• _Task goal_: Find each line in the records below that contains the string "distortionguitar" with the same capitalization, and copy every such line.

Collection entries
— Start —

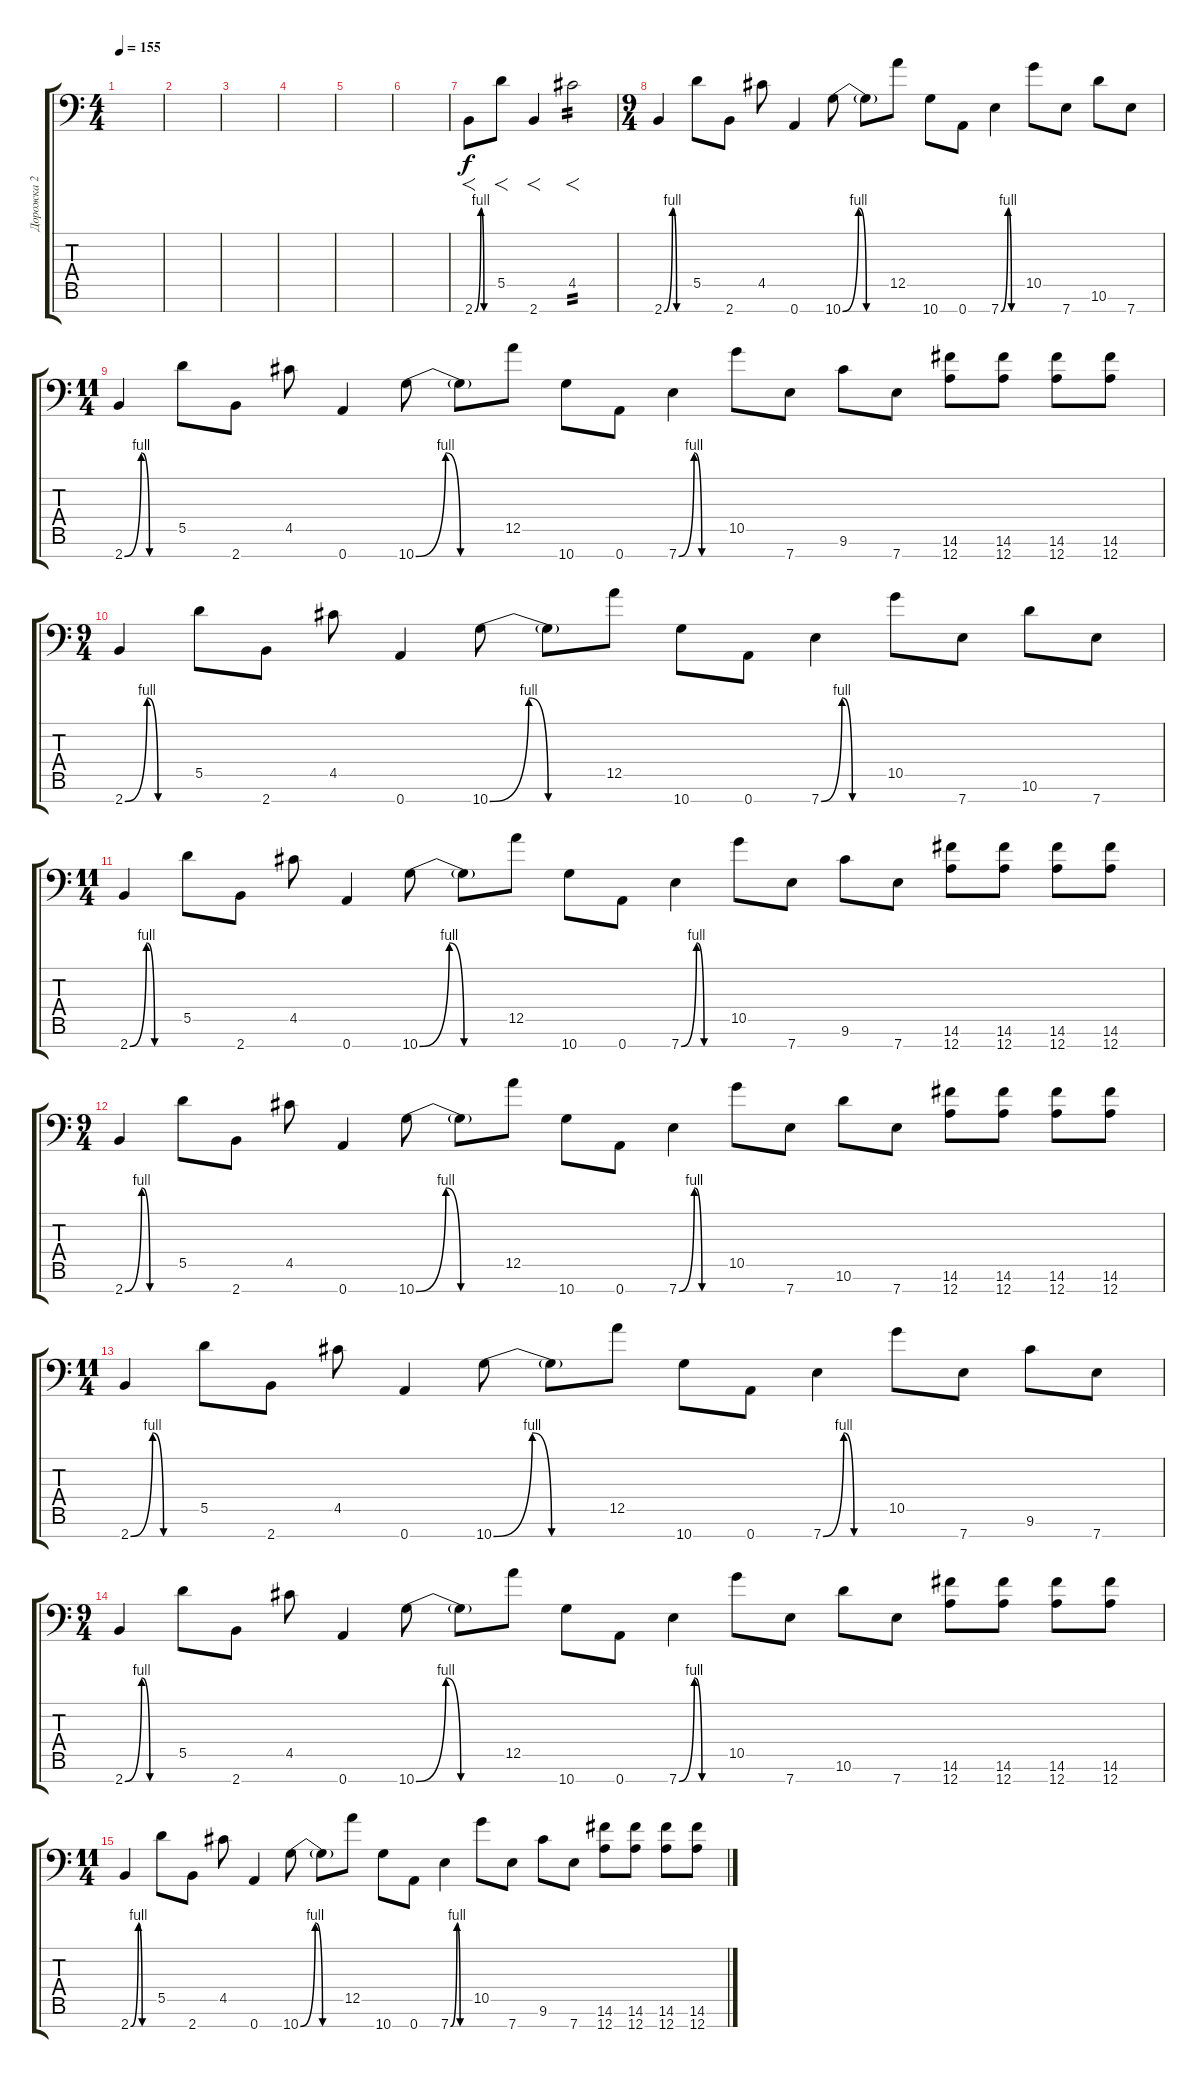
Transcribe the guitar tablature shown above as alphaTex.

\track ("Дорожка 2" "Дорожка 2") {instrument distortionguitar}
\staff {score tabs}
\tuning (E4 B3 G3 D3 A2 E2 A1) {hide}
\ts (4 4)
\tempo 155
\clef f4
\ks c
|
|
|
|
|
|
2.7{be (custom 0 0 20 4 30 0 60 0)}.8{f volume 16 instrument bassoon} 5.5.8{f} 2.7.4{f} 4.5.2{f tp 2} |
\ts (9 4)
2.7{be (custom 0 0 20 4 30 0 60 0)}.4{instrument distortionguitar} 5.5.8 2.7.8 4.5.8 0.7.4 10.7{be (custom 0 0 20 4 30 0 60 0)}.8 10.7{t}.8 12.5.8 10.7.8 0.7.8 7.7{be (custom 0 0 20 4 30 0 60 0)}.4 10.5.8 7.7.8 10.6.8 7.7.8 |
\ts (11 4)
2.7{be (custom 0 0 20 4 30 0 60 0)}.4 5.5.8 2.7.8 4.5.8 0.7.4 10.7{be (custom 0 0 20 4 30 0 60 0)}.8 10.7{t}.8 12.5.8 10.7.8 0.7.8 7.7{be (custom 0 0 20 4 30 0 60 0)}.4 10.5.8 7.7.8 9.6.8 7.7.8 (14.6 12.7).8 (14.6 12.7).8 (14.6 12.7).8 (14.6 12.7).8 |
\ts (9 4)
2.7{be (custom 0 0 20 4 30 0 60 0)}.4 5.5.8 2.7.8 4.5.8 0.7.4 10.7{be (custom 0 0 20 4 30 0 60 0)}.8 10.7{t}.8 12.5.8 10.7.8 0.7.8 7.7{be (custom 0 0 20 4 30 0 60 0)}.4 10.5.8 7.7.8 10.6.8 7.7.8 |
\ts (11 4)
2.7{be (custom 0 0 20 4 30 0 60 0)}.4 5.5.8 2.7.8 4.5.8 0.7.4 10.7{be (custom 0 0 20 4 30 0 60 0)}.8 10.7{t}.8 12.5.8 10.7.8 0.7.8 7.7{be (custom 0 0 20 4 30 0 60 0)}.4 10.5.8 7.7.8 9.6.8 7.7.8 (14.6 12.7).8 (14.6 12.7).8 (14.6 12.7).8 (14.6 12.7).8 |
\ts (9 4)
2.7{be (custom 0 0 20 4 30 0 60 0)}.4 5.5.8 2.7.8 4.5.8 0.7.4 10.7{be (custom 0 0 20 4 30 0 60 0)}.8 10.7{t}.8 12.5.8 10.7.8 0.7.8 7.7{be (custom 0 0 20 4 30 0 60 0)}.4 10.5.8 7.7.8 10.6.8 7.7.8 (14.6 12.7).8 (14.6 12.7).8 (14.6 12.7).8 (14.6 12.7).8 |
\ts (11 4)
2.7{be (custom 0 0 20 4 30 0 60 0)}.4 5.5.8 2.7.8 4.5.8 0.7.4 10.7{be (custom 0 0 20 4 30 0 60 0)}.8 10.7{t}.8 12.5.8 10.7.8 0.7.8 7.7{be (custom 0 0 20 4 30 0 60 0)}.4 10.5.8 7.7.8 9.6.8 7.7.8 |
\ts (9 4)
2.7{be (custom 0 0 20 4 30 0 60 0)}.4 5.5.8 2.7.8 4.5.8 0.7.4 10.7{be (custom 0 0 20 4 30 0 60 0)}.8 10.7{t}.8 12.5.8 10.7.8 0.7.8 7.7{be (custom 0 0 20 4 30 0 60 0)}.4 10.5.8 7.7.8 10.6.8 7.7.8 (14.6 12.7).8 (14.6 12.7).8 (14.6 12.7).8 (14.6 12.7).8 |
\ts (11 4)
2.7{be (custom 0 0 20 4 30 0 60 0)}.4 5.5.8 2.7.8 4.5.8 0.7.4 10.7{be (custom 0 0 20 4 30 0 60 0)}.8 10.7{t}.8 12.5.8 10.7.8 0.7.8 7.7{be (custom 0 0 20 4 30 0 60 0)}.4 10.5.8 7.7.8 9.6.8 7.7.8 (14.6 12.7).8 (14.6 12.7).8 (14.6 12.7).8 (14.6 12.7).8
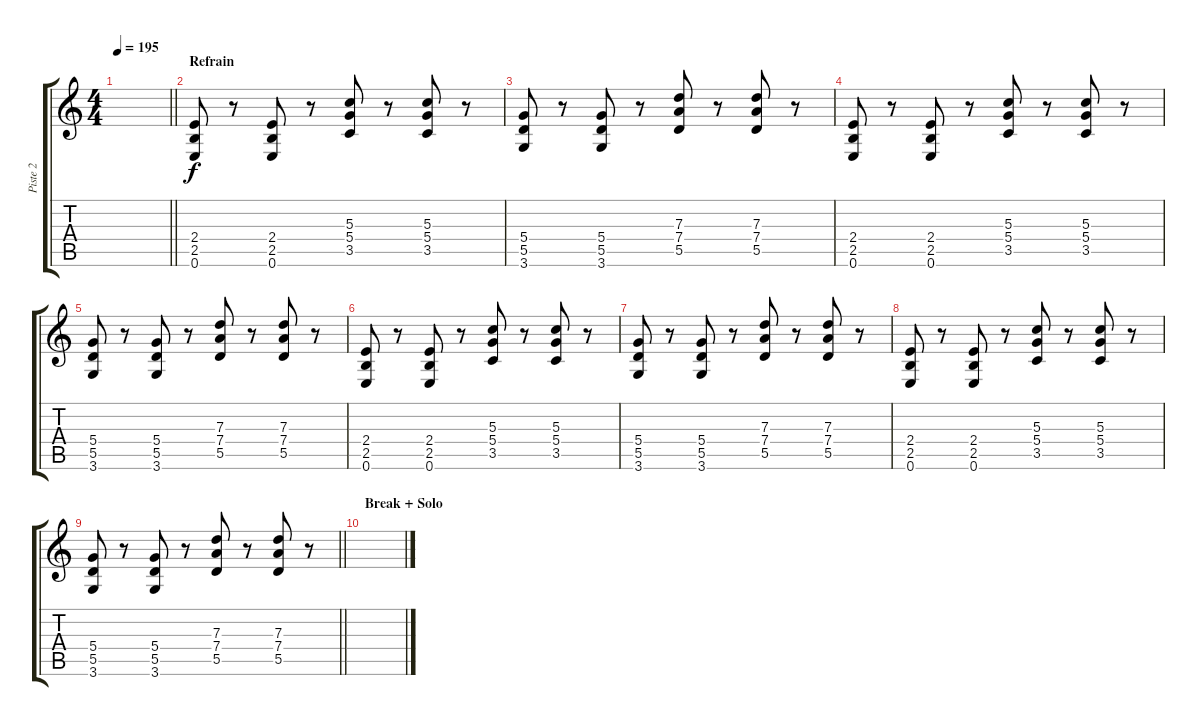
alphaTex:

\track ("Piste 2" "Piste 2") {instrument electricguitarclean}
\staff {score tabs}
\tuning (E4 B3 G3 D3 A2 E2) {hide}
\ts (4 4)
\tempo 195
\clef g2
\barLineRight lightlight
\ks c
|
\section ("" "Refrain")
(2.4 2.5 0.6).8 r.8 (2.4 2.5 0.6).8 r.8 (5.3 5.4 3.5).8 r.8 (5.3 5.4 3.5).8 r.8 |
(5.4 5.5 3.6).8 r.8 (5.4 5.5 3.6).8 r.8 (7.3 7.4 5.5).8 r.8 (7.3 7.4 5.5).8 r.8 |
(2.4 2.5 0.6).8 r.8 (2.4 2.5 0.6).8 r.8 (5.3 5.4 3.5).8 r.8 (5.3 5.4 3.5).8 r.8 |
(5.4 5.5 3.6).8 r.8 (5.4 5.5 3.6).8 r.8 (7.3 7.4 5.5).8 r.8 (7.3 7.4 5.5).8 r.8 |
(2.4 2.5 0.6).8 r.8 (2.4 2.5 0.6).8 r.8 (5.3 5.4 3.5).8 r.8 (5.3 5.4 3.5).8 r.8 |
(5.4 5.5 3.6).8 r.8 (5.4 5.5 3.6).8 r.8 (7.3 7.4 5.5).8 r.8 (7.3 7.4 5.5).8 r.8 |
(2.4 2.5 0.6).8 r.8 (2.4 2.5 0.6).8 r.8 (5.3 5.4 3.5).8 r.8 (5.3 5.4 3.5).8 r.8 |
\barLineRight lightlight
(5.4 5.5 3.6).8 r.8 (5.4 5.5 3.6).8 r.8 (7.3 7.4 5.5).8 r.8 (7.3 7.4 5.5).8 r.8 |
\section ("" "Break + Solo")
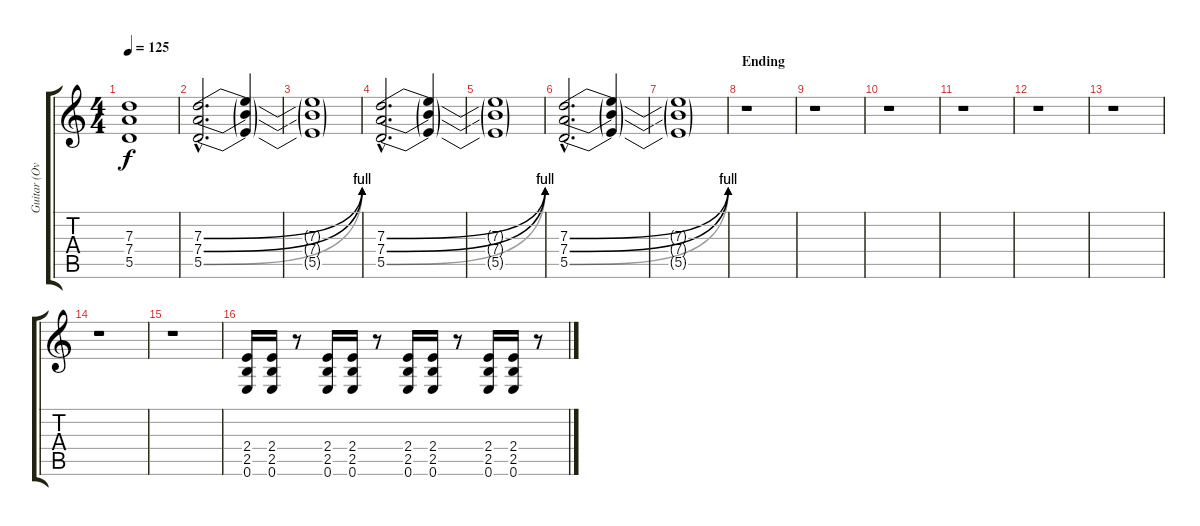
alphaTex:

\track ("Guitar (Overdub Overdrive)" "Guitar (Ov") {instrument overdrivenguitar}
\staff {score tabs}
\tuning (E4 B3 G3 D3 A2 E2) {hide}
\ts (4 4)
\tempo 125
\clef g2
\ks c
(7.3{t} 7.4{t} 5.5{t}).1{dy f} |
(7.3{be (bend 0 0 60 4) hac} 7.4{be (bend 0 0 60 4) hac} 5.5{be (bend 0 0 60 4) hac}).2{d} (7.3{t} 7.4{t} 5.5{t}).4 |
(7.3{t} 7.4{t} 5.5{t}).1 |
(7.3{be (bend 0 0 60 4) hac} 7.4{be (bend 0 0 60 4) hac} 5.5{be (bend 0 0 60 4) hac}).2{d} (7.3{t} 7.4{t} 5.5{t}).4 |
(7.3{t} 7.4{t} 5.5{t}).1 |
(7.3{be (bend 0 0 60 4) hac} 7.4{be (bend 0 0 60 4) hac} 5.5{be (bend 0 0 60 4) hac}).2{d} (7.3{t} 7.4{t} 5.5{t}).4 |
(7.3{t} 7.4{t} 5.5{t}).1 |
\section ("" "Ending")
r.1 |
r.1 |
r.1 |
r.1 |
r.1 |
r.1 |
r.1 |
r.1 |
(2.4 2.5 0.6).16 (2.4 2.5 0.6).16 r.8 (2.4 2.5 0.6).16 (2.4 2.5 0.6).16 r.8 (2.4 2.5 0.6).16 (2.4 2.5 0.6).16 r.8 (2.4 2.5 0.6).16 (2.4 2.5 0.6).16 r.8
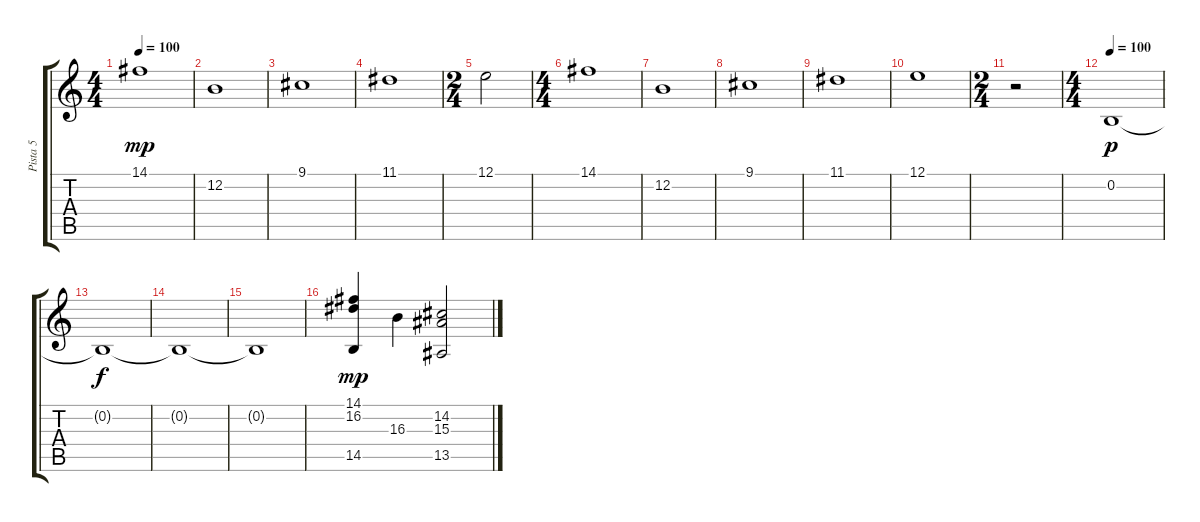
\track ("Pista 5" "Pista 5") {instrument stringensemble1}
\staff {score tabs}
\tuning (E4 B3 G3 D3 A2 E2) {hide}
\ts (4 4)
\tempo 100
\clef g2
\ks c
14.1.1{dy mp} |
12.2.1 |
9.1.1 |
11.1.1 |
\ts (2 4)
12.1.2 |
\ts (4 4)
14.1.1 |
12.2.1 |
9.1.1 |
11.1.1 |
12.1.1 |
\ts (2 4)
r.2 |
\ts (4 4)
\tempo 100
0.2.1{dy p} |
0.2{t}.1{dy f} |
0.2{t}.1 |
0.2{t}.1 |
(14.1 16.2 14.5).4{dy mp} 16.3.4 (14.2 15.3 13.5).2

— End —

• _Worked solution_:
\track ("Дорожка 2" "Дорожка 2") {instrument distortionguitar}
2.7{be (custom 0 0 20 4 30 0 60 0)}.4{instrument distortionguitar} 5.5.8 2.7.8 4.5.8 0.7.4 10.7{be (custom 0 0 20 4 30 0 60 0)}.8 10.7{t}.8 12.5.8 10.7.8 0.7.8 7.7{be (custom 0 0 20 4 30 0 60 0)}.4 10.5.8 7.7.8 10.6.8 7.7.8 |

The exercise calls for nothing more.